# Labels



## cookiecrafter (Nov 12, 2022)

I am wanting to label our recent canning.  I'm wanting a large label on the front.  I'm wanting an expiration label too.  Should I add any other information on a label on the back?


----------



## dragnlaw (Nov 13, 2022)

All I can think of is if you have the same contents with different spices (or whatever) I would also add, Batch 1, Batch 2 (or a/b) 
I usually do that, when I go back over my notes I'll see ...  OK, this is the batch that I did excellent timing on - or - timing went over...  or had to make extra "**" to top up the jar.


----------



## blissful (Nov 13, 2022)

Are these labels for you or for others or resale? 
I'm labeling just for us.
I use a removable label. I label it the type of fruit for instance, and H if honey is added and S if there is any sugar added. So the label says raspberries + H, or just raspberries/strawberries (if combined). I put the year '22 on the label. Beans, potatoes, sauce (for tomato sauce), thin sauce, thick sauce, diced tomatoes, corn.


----------



## pepperhead212 (Nov 13, 2022)

The labels I use I put all the info on one,  and they are those type that literally "wash off", yet they don't come off on their own, even after a long time (though I don't use those on the dried beans, grains, and the like).  If you have a large label, you should be able to put all the info on it.  I can see wanting another  label on the back, if giving a jar away as a gift, but not for those on my shelves - I want all that info in quick view.


----------



## GotGarlic (Nov 13, 2022)

If you're labeling them for sale, your state's cottage food law probably specifies what should appear on the label. 

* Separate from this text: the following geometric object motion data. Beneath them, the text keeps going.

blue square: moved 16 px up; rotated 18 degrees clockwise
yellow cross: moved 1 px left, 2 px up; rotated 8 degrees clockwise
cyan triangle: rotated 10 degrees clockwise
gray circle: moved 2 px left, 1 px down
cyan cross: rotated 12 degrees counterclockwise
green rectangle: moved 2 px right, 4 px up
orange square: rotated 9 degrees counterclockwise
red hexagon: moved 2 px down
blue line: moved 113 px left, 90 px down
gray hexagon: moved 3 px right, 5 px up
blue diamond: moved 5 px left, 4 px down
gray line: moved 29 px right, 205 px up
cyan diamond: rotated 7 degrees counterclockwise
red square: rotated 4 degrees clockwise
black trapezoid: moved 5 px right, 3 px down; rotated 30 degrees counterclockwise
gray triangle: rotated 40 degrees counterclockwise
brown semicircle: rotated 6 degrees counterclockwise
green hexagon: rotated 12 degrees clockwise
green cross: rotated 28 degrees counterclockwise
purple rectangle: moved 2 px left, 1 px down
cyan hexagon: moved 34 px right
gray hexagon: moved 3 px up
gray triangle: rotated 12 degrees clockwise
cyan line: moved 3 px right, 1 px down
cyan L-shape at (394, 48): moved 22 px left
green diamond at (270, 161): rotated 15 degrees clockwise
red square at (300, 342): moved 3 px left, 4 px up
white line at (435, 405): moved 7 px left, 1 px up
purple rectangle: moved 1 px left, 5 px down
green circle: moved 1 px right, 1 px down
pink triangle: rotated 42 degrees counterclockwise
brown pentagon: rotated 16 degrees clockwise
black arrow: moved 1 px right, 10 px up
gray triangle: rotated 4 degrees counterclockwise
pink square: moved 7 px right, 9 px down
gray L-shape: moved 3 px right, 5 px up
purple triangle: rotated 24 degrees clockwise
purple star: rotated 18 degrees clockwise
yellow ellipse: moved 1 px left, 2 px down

If they're for yourself, put the contents or list the ingredients, and add the date made and the expiration date.


----------



## cookiecrafter (Nov 14, 2022)

Thanks for all the information.  I guess with home canning you can use whatever information works for you.


----------



## dragnlaw (Nov 15, 2022)

Better too much info than not enough and months later stare at a jar and say "hmmm, I just don't remember."


----------